(dissenting).
I respectfully dissent to the conclusion reached by the majority opinion. The majority opinion follows the rule set out in Graham v. Graham, Okl., 390 P.2d 892, as follows:
“An injury ‘arising out of’ the employment, within the meaning of the Workmen’s Compensation Act, must have resulted from a risk reasonably incident to the employment. There must be apparent to the rational mind, upon consideration of all the circumstances, a causal connection between (1) the conditions under which the work is required to be performed and (2) the resulting injury.”
With this rule I am in complete accord, but to my mind it has no application to the case at bar. Such a rule might reasonably be applied to a mechanic or similar occupation, but the deceased here was in a very different category. It is the duty of a deputy sheriff to investigate disturbances, and if he is injured or is killed during the performance of that duty an entirely different situation is presented than in the case of an assault by a third party upon'a mechanic. In that event such an occurrence would not be “reasonably incident” to the employment. But in the case of a peace officer, personal injury by a third person is not only “reasonably incident” to his occupation but is an event which is “apparent to the rational mind” and one which has a direct “causal connection between the conditions under which the work is required to be performed and the resulting injury.”
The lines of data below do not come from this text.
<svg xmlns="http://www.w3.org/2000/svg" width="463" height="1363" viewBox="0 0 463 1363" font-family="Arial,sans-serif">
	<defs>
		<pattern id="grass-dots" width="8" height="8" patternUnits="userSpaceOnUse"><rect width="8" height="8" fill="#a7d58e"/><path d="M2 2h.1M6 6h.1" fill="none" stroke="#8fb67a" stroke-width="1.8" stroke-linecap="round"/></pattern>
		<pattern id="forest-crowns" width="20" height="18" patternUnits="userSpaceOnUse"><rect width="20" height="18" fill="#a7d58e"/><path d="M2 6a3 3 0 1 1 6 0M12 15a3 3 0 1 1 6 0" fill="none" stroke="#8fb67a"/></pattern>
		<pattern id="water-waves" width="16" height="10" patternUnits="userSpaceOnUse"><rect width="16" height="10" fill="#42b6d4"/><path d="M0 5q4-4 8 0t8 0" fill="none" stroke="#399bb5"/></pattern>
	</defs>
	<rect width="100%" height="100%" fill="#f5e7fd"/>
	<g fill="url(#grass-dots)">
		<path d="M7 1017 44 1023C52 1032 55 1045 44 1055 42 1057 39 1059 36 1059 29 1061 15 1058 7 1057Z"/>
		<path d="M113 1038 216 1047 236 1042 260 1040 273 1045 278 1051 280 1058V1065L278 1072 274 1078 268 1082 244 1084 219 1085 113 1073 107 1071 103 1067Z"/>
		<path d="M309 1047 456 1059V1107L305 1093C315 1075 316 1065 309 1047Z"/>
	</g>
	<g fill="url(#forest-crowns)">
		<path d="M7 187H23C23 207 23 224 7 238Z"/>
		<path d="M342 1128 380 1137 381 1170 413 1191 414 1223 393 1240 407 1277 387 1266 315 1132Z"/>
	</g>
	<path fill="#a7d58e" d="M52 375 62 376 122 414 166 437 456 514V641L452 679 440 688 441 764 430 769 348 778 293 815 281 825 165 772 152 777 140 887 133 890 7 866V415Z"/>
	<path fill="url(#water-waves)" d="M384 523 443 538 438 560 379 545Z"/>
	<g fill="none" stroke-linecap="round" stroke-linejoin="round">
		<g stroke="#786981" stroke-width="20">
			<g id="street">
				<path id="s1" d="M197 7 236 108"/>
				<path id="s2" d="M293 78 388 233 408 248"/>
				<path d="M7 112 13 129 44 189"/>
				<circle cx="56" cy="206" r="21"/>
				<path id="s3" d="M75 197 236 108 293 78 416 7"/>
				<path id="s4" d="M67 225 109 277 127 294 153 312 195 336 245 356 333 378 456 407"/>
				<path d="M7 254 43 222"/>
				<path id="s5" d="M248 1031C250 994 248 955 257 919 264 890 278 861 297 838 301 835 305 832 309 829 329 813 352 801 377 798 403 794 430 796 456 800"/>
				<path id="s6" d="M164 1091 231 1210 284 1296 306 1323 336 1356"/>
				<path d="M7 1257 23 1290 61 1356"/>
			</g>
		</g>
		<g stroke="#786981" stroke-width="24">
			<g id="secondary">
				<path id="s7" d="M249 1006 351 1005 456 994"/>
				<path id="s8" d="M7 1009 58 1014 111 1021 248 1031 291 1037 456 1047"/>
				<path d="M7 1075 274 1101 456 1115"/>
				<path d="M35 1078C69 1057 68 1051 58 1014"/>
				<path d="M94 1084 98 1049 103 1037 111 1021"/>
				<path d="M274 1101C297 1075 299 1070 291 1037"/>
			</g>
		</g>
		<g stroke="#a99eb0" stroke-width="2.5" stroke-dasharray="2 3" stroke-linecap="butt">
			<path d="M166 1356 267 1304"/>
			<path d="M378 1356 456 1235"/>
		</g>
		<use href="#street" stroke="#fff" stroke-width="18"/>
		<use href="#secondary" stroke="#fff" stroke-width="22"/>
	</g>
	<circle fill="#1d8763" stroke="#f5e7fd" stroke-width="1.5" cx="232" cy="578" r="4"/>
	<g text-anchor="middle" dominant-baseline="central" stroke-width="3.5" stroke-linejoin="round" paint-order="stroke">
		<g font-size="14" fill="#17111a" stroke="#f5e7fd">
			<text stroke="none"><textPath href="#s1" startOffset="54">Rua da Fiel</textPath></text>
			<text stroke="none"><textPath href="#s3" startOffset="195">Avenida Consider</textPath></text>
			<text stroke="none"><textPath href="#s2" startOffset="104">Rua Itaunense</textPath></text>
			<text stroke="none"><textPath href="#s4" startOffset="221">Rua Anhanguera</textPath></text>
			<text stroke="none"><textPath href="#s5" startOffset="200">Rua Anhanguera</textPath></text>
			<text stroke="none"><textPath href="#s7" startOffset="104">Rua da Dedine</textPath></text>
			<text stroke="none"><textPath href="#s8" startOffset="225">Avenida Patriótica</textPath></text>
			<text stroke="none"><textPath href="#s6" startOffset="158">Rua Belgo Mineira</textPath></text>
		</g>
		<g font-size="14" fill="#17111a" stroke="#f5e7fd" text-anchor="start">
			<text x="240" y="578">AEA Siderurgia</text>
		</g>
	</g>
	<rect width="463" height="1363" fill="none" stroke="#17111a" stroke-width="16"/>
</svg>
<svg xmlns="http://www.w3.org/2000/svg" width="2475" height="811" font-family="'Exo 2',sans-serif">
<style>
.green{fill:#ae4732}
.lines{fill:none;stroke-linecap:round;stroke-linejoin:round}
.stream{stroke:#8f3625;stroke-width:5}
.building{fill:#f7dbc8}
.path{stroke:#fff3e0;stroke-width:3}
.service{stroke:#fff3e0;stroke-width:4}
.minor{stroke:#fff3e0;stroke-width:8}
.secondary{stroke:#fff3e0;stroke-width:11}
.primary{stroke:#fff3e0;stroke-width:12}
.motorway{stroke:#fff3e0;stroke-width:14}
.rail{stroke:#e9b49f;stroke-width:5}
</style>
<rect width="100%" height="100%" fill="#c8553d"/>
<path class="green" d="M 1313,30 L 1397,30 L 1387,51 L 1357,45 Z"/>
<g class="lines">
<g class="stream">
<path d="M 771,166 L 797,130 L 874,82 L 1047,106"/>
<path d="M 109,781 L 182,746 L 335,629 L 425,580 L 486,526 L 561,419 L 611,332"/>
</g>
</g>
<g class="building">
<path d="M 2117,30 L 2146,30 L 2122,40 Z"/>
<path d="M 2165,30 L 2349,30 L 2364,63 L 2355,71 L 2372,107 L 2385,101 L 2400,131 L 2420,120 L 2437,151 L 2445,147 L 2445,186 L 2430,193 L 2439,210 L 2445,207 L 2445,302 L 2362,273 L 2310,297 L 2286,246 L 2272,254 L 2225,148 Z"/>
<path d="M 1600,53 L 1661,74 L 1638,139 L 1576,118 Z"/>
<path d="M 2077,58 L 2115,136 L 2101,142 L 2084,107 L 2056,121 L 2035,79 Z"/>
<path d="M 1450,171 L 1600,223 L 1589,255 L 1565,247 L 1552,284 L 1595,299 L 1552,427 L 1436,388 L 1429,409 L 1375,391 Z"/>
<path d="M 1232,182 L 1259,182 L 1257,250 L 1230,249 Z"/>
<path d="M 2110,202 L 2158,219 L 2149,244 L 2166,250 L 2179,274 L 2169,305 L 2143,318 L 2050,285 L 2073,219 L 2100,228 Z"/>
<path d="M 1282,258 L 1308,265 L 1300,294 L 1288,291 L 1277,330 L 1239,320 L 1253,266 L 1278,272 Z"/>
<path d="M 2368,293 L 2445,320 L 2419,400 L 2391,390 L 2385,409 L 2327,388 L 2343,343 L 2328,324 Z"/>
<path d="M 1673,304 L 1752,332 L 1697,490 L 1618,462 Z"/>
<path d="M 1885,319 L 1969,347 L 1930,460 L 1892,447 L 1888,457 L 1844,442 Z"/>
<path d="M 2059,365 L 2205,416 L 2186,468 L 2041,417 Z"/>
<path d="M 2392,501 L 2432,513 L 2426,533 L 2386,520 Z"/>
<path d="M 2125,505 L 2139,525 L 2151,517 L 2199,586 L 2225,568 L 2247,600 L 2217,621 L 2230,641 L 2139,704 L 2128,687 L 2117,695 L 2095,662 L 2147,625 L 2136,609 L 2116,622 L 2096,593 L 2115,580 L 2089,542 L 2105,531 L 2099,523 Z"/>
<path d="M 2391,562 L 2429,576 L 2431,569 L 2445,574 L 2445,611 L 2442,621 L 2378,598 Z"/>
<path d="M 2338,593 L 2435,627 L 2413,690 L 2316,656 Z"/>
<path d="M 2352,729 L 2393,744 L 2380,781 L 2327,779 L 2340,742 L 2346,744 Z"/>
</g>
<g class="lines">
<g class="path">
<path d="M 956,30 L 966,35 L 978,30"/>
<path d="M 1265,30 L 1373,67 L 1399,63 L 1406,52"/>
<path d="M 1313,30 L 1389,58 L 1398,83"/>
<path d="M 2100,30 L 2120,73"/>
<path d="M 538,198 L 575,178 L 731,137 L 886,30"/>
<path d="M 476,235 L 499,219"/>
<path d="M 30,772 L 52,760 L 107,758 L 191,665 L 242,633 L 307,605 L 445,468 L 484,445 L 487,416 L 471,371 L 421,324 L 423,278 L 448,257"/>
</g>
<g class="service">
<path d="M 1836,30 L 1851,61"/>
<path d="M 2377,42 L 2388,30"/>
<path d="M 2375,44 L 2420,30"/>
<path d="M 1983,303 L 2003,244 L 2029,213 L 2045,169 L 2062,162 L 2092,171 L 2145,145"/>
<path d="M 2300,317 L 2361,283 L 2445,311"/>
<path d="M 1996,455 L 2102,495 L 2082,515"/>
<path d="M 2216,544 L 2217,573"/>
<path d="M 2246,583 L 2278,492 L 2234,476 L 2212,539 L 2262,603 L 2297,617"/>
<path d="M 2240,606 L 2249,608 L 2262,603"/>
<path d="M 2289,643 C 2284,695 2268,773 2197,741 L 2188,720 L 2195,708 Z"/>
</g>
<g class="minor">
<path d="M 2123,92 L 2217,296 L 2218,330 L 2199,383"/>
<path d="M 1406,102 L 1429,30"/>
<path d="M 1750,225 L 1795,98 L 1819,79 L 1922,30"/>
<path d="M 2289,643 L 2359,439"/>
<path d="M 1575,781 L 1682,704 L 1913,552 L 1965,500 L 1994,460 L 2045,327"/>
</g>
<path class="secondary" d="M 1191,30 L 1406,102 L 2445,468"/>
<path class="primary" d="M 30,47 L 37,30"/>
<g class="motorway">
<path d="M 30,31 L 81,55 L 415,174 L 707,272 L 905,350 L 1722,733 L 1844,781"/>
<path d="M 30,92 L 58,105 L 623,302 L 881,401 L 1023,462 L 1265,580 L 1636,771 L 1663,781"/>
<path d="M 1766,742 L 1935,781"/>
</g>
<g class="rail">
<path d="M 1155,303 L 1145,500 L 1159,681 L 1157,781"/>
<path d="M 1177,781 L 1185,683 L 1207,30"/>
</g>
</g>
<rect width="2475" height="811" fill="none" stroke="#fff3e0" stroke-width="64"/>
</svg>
In 99 C.J.S. Workmen’s Compensation § 227, pages 768-769, appears this line in the text:
“ * * * So, an injury to a peace officer assaulted while attempting making an arrest, or while answering a call for help, or while patrolling his beat in the line of duty arises out of the employment.”
Again in 58 Am.Jur., Workmen’s Compensation, Sec. 265, in regard to assaults by third parties appears the following:
“ * * * It is also established that such an injury is to be regarded as having arisen out of the employment when the nature of the employment is such as naturally to invite an assault, or when the employee is exposed to an assault by the character of his work, or when he is protecting or in charge of his employer’s property, and the assault naturally results because of the employment, and not because of something unconnected with it, so that it is a hazard or special risk of the work. * * * ” The text then goes on:
“This rule is applicable, inter alia, in the case of injuries to peace officers * * *»
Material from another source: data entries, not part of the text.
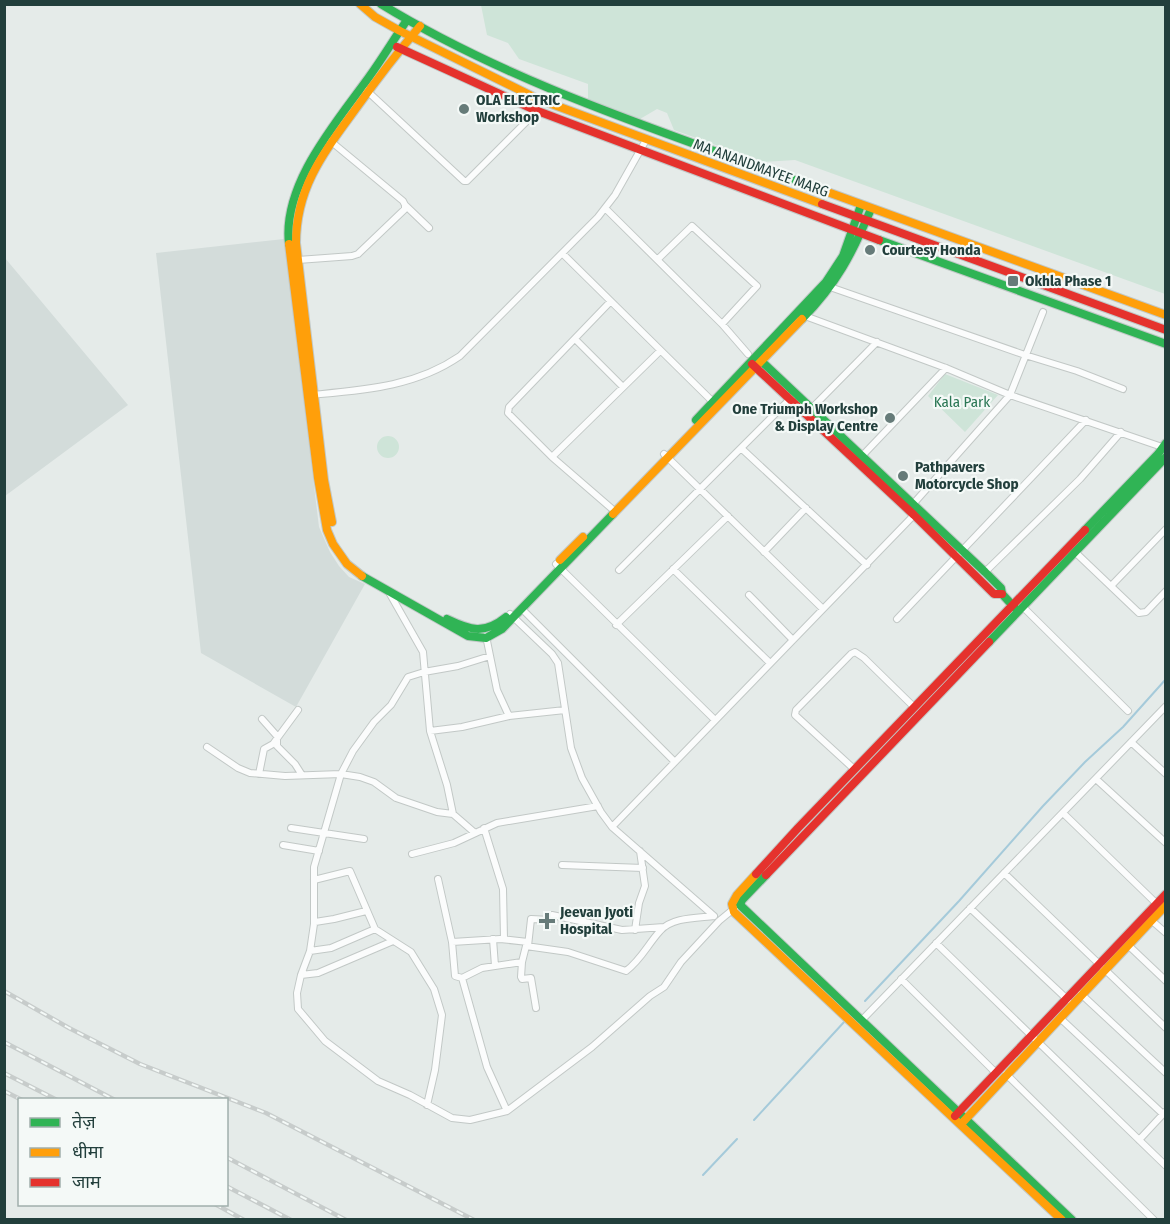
<svg xmlns="http://www.w3.org/2000/svg" width="1170" height="1224" font-family="'Fira Sans Condensed','Noto Sans Devanagari',sans-serif">
<style>
.built{fill:#d3dcda}
.green{fill:#cee4d8}
.lines{fill:none;stroke-linecap:round;stroke-linejoin:round}
.stream{stroke:#a5cada;stroke-width:2}
.street-casing{stroke:#c2c8c6;stroke-width:8}
.fast-casing{stroke:#c1c8c7;stroke-width:10}
.slow-casing{stroke:#c1c8c7;stroke-width:10}
.jam-casing{stroke:#c1c8c7;stroke-width:10}
.street{stroke:#fbfcfc;stroke-width:6}
.fast{stroke:#30b455;stroke-width:8}
.slow{stroke:#ff9f0a;stroke-width:8}
.jam{stroke:#e5322d;stroke-width:8}
.rail-casing{stroke:#c7cccb;stroke-width:4.5}
.rail{stroke:#f4f9f7;stroke-width:2;stroke-dasharray:7;stroke-linecap:butt}
.poi-dot{fill:#667b79;stroke:#f4f9f7;stroke-width:2}
.labels{text-anchor:middle;dominant-baseline:central;stroke-width:4.5;stroke-linejoin:round;paint-order:stroke}
.poi-label{font-size:15px;font-weight:bold;fill:#223f3c;stroke:#f4f9f7;text-anchor:start}
.street-label{font-size:15px;fill:#223f3c;stroke:#f4f9f7}
.park-label{font-size:15px;fill:#2b7755;stroke:#f4f9f7}
</style>
<rect width="100%" height="100%" fill="#e5ebe9"/>
<path class="built" d="M284,239L319,527L330,552L339,566L349,577L365,584L296,707L201,653L156,253Z
M5,258L128,405L5,496H4Z"/>
<path class="green" d="M481,5H1165V294L795,160L763,162L674,130L667,113L657,109L640,119L588,99V84L519,59L508,43L487,35Z
M945,374L998,395L965,432L928,396Z
M377 447a11 11 0 1 1 22 0a11 11 0 1 1-22 0Z"/>
<g class="lines">
<path class="stream" d="M865,1001L959,901L1043,806L1085,762L1123,727L1166,679
M754,1120L845,1021
M703,1175L737,1139"/>
<defs>
<path id="street" d="M365,89L464,181H467L533,115L538,99
M405,205L429,228
M605,208L722,324L748,354
M563,254L713,402
M658,259L692,226L757,286L722,324
M298,260L352,256L358,254L405,209V205L403,201L328,139
M830,287L1025,355L1077,371L1123,389
M610,302L509,407L508,413L552,457L611,508
M805,316L946,368L1010,395L1165,448
M575,339L623,387
M311,395C364,390 415,387 460,356L598,217L615,195L646,140
M811,409L877,342
M741,448L867,565
M664,454L823,609
M862,456L946,368
M552,457L660,351
M914,503L1010,395L1043,312
M764,552L806,508
M1075,552L1139,613L1146,612L1166,591
M556,564L715,720
M673,569L770,663
M619,570L793,396
M985,572L1080,479L1121,432
M1111,586L1166,529
M390,594L423,652L430,731L447,785L453,814
M749,595L793,640
M1021,605L1128,711
M522,609L675,762
M510,614L552,654L558,663L571,748L582,778L601,812L612,827L714,916
M897,619L1086,420
M616,625L728,516
M486,636L497,690L509,716
M490,656L458,666L424,672L408,677L391,705L374,722L353,751L341,774L314,867V924L310,951L301,975L297,993L298,1009L325,1041L378,1081L410,1095L452,1118L470,1120L507,1111L592,1047L650,996L664,987L681,962L719,921L736,907
M262,719L277,736V746L295,764L302,775
M430,731L462,727L509,716L565,710
M1131,742L1166,774
M207,747L238,768L250,773L285,776L341,774L360,777L374,782L396,798L437,812L453,814L475,833
M854,769L795,715L796,710L851,654L855,652L864,658L914,707
M259,774L264,749L273,744L298,710
M1096,779L1166,843
M1063,813L1159,906
M612,827L915,514
M291,828L364,839
M484,828L503,889L504,939
M283,845L319,851
M412,854L454,843L497,823L598,806
M562,865L643,868
M1004,873L1166,1028
M438,879L452,942L455,976L462,978
M314,880L350,871L375,929L411,952L434,989L442,1015L435,1070L427,1105
M970,908L1068,1000
M1151,920L1166,933
M315,922L334,919L366,911
M635,930L639,903L645,886L640,851
M493,939L495,966
M452,942L500,939L528,942
M936,943L1166,1166
M1128,945L1166,981
M528,946L531,919L550,920L552,915L622,930L664,927
M310,951L331,948L375,929
M522,962L521,977L522,979L531,978L536,1008
M301,975L318,973L393,941
M901,979L996,1073
M1081,994L1166,1073
M1060,1018L1163,1114
M861,1021L1166,706
M1006,1074L1154,1220
M507,1111L487,1067L462,978L482,968L522,962L526,946L568,952L626,971C641,960 648,944 660,931C672,917 698,918 714,916
M1139,1140L1165,1112"/>
<path id="fast" d="M381,4C510,83 658,130 800,182
M879,240L1166,344
M289,244C282,184 336,123 369,77C382,59 394,39 407,20
M802,319C837,283 852,254 871,209
M759,359L985,572L1001,588L1002,594L1015,608
M696,420L826,282L843,256L861,205
M1085,530L1158,454L1166,443
M362,576L468,636L486,638L502,629L613,514
M447,619C470,630 484,635 506,617
M989,642L1166,457
M766,875L742,900L740,905L1072,1220"/>
<path id="slow" d="M360,4L375,17L400,31L538,99L822,204
M800,182L1166,315
M289,244L318,478L327,530L333,544L347,564L362,576
M613,514L802,319
M332,522L324,480L296,243C296,186 325,151 357,107C377,79 398,52 420,26
M560,560L583,537
M756,874L737,895L732,904L734,912L1062,1220
M963,1122L1166,905"/>
<path id="jam" d="M397,47L535,110L879,240
M822,204L1166,330
M752,364L914,515L994,594H1002
M756,874L798,828L1085,530
M766,875L989,642
M955,1116L1166,894"/>
</defs>
<use href="#street" class="street-casing"/>
<use href="#fast" class="fast-casing"/>
<use href="#slow" class="slow-casing"/>
<use href="#jam" class="jam-casing"/>
<use href="#street" class="street"/>
<use href="#fast" class="fast"/>
<use href="#slow" class="slow"/>
<use href="#jam" class="jam"/>
<defs>
<path id="rail" d="M4,991L69,1028L140,1064L266,1113L474,1220
M4,1042L115,1100
M4,1073L57,1100
M4,1091L22,1100
M226,1157L346,1220
M226,1186L291,1220
M215,1204L244,1220"/>
</defs>
<use href="#rail" class="rail-casing"/>
<use href="#rail" class="rail"/>
</g>
<g class="poi-dot">
<circle cx="464" cy="109" r="6"/>
<circle cx="870" cy="250" r="6"/>
<rect x="1007" y="275" width="12" height="12" rx="3"/>
<circle cx="890" cy="418" r="6"/>
<circle cx="903" cy="476" r="6"/>
<path d="M544 912h6v6h6v6h-6v6h-6v-6h-6v-6h6z"/>
</g>
<g class="labels">
<g class="poi-label">
<text x="476" y="100">OLA ELECTRIC<tspan x="476" dy="17">Workshop</tspan></text>
<text x="882" y="250">Courtesy Honda</text>
<text x="1025" y="281">Okhla Phase 1</text>
<text x="878" y="409" text-anchor="end">One Triumph Workshop<tspan x="878" dy="17">&amp; Display Centre</tspan></text>
<text x="915" y="467">Pathpavers<tspan x="915" dy="17">Motorcycle Shop</tspan></text>
<text x="560" y="912">Jeevan Jyoti<tspan x="560" dy="17">Hospital</tspan></text>
</g>
<g class="street-label">
<text transform="translate(761 168) rotate(20)">MA ANANDMAYEE MARG</text>
</g>
<g class="park-label">
<text x="962" y="402">Kala Park</text>
</g>
</g>
<rect width="1170" height="1224" fill="none" stroke="#223f3c" stroke-width="12"/>
<rect x="18" y="1098" width="210" height="108" fill="#f4f9f7" stroke="#a0afac" stroke-width="1.5"/>
<rect x="30" y="1118" width="30" height="9" fill="#30b455" stroke="#a0afac" stroke-width="1.5"/>
<text x="72" y="1128" font-size="18" fill="#223f3c">तेज़</text>
<rect x="30" y="1148" width="30" height="9" fill="#ff9f0a" stroke="#a0afac" stroke-width="1.5"/>
<text x="72" y="1158" font-size="18" fill="#223f3c">धीमा</text>
<rect x="30" y="1178" width="30" height="9" fill="#e5322d" stroke="#a0afac" stroke-width="1.5"/>
<text x="72" y="1188" font-size="18" fill="#223f3c">जाम</text>
</svg>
The only evidence in this record as to why this event occurred is that the assailant had it in for peace officers. There is no evidence of any personal feud. It is therefore reasonable to assume that the slaying would not have occurred if the deceased had not been a deputy sheriff.
The evidence shows the deceased to have been on twenty-four hour duty. From the facts shown it is reasonable to conclude that when the first shot was fired from without the house that he awakened and started to investigate. As he was approaching the door, the remaining shots, six in all, struck him down, and he was found dead upon the floor. The firing of the first shot constituted a law violation, and it was his duty to investigate. As a result of this he met his death.
In view of all the decisions of this court requiring a liberal construction of the Workmen’s Compensation Law, I am convinced that this death arose out of and in the course of deceased’s employment, and the death award should be sustained. I therefore respectfully dissent.